Reading Press Again, I am afforded a sense of depth and labyrinths of meaning that I am invited to spend as long or as little as I wish exploring. The book displays enough complexity on its own to satisfy any hermeneutic appetite. It reminds me of the expanded potentiality of meaning a codex can offer if we forgo linear reading habits informed by generations of print. By contrast, Tempest's publication outlines extraordinarily interesting novel forms of digital poetry that make me yearn to see them in their 8, 16, or 32 bit glory. It leaves me reminiscing for the digital form, evoking echoes of the melodic digital bleeps and bings we come to associate with the video game form. Press Again is a book that manages to recreate the experience of the digital while being perfectly suited to the affordances of a book.
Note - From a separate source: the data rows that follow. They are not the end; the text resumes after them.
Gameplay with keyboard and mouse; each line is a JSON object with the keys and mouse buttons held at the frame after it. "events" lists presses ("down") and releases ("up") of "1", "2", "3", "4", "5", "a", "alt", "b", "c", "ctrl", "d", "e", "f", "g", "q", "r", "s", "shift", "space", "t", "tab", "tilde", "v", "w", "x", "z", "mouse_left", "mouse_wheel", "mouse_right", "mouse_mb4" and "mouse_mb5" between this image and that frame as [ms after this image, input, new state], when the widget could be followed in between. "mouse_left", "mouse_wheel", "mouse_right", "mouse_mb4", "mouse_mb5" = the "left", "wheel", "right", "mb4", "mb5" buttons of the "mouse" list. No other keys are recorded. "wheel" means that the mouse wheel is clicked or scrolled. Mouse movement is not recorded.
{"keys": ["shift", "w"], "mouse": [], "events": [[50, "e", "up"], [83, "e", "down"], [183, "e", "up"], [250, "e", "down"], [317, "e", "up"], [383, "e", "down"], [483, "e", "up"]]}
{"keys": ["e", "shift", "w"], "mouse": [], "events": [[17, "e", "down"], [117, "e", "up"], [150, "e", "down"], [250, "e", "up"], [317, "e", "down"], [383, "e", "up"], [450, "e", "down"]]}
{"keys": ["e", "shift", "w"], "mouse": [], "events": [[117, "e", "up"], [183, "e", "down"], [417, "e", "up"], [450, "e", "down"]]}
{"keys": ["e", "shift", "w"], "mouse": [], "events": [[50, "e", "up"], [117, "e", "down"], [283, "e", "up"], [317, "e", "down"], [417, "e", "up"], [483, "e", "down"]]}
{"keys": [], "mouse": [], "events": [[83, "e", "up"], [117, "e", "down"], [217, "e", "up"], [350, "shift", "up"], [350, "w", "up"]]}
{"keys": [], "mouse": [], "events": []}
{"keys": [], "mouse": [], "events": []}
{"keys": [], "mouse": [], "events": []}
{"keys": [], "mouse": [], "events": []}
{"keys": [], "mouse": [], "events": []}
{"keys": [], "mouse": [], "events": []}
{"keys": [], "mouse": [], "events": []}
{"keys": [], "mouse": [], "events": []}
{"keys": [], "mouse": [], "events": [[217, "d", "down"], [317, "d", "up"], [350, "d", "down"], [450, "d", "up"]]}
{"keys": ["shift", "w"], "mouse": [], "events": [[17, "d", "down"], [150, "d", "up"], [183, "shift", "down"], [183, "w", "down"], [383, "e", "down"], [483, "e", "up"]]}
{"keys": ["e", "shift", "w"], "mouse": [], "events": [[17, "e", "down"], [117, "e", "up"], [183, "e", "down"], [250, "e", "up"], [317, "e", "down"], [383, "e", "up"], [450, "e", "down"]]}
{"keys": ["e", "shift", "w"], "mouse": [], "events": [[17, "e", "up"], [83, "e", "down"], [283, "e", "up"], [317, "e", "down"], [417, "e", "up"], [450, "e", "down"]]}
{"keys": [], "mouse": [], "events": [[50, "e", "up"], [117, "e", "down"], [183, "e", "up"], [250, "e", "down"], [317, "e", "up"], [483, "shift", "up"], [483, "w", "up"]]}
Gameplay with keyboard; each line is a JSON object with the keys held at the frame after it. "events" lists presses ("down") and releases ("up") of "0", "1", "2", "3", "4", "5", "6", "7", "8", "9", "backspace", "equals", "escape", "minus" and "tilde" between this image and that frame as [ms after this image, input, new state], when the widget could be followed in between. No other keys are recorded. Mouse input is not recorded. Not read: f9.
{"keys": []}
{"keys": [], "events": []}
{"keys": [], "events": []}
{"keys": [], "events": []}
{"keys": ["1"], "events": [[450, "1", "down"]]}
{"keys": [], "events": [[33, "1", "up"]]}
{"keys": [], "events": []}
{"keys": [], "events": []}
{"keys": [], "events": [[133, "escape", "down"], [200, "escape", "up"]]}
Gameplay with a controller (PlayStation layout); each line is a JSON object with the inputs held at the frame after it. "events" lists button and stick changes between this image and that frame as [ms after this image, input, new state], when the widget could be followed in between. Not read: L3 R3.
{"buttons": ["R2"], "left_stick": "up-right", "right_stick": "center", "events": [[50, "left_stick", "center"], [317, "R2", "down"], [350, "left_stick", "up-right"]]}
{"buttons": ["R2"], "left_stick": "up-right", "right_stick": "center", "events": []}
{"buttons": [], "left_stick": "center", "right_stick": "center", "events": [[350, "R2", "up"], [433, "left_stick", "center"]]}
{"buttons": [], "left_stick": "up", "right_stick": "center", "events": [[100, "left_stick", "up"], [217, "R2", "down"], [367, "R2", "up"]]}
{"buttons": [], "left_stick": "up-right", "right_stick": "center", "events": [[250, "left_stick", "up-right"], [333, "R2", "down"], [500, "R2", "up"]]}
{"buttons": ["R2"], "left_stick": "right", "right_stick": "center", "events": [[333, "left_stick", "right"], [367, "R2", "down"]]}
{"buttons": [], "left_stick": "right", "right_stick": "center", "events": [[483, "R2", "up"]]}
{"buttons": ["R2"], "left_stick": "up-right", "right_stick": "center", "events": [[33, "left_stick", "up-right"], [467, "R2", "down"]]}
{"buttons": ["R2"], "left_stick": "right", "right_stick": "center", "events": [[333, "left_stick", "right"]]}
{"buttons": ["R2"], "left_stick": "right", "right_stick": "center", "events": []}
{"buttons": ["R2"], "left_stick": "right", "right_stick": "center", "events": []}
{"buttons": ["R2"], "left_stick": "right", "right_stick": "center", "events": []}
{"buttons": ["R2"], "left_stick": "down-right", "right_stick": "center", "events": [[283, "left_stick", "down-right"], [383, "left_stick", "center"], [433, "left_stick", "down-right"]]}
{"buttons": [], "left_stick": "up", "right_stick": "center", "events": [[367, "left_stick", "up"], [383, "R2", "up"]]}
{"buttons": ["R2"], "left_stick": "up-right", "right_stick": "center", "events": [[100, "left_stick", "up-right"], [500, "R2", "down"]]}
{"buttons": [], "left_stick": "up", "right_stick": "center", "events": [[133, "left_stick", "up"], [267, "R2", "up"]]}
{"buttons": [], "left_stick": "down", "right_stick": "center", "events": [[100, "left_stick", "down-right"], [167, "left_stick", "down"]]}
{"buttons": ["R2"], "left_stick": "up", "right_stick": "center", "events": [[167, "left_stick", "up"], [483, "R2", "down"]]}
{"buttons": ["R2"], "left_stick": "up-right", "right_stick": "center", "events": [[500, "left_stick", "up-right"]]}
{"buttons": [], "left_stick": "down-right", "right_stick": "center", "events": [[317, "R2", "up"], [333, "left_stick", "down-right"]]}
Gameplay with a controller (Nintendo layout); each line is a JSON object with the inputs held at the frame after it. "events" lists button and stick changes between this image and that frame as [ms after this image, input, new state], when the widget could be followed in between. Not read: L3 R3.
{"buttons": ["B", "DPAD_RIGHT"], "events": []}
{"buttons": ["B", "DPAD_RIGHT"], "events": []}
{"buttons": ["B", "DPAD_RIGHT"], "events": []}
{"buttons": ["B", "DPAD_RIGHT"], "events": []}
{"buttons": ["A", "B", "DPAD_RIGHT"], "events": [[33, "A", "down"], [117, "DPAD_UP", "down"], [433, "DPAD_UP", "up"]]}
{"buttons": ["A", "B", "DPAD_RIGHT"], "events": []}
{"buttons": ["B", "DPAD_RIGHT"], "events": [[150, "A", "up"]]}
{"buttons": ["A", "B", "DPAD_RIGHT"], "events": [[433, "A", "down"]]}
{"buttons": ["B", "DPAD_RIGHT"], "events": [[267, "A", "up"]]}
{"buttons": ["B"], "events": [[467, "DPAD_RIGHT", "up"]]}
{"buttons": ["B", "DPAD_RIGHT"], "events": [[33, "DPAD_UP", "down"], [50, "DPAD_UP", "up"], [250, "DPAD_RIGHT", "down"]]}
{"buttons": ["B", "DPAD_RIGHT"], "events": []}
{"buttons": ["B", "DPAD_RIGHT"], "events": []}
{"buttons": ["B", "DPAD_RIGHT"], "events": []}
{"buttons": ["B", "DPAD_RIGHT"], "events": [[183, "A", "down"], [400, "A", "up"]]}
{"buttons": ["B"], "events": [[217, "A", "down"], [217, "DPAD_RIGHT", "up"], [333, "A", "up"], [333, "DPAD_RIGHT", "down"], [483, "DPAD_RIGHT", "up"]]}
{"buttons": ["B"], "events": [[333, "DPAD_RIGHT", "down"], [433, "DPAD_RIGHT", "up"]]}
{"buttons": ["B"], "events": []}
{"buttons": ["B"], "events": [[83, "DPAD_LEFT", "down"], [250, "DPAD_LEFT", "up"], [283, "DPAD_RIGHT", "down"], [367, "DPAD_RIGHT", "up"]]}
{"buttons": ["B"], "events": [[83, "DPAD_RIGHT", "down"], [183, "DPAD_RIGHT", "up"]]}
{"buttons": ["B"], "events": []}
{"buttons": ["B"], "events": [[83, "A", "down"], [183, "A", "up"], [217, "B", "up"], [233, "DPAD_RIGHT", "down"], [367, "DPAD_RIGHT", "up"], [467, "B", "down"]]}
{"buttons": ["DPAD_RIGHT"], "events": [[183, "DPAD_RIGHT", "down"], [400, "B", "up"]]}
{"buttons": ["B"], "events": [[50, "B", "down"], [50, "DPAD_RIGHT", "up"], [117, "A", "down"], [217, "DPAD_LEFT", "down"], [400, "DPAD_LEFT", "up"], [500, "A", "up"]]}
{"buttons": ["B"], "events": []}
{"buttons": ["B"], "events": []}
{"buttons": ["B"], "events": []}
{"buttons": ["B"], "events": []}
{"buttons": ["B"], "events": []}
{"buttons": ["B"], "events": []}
Alternatively Famicommunist Poetics's constrained linearity speaks to the digital and makes me yearn for its medium. It strikes me that the hermeneutic satisfaction in Tempest’s Famicommunist poetry might be in the making or playing of it, but in Press Again it is in the reading of it. Both publications nonetheless are fascinating works that contribute to the ever-expanding corpus that speaks to and is digital poetry.
Works Cited
Dworkin, C., and Goldsmith, K. eds. Against Expression: An Anthology of Conceptual Writing. Illinois: Northwestern University Press, 2011. Print.
Funkhouser, C.T. New Directions in Digital Poetry, International Texts in Critical Media Aesthetics. New York: Continuum, 2012. Print.
Funkhouser, Chris. Press Again. Free Dogma Press/UnderAcademy College, 2014. Print.
Tempest, Sonny Rae. Famicommunist Poetics. Free Dogma Press/UnderAcademy College, 2014. Print.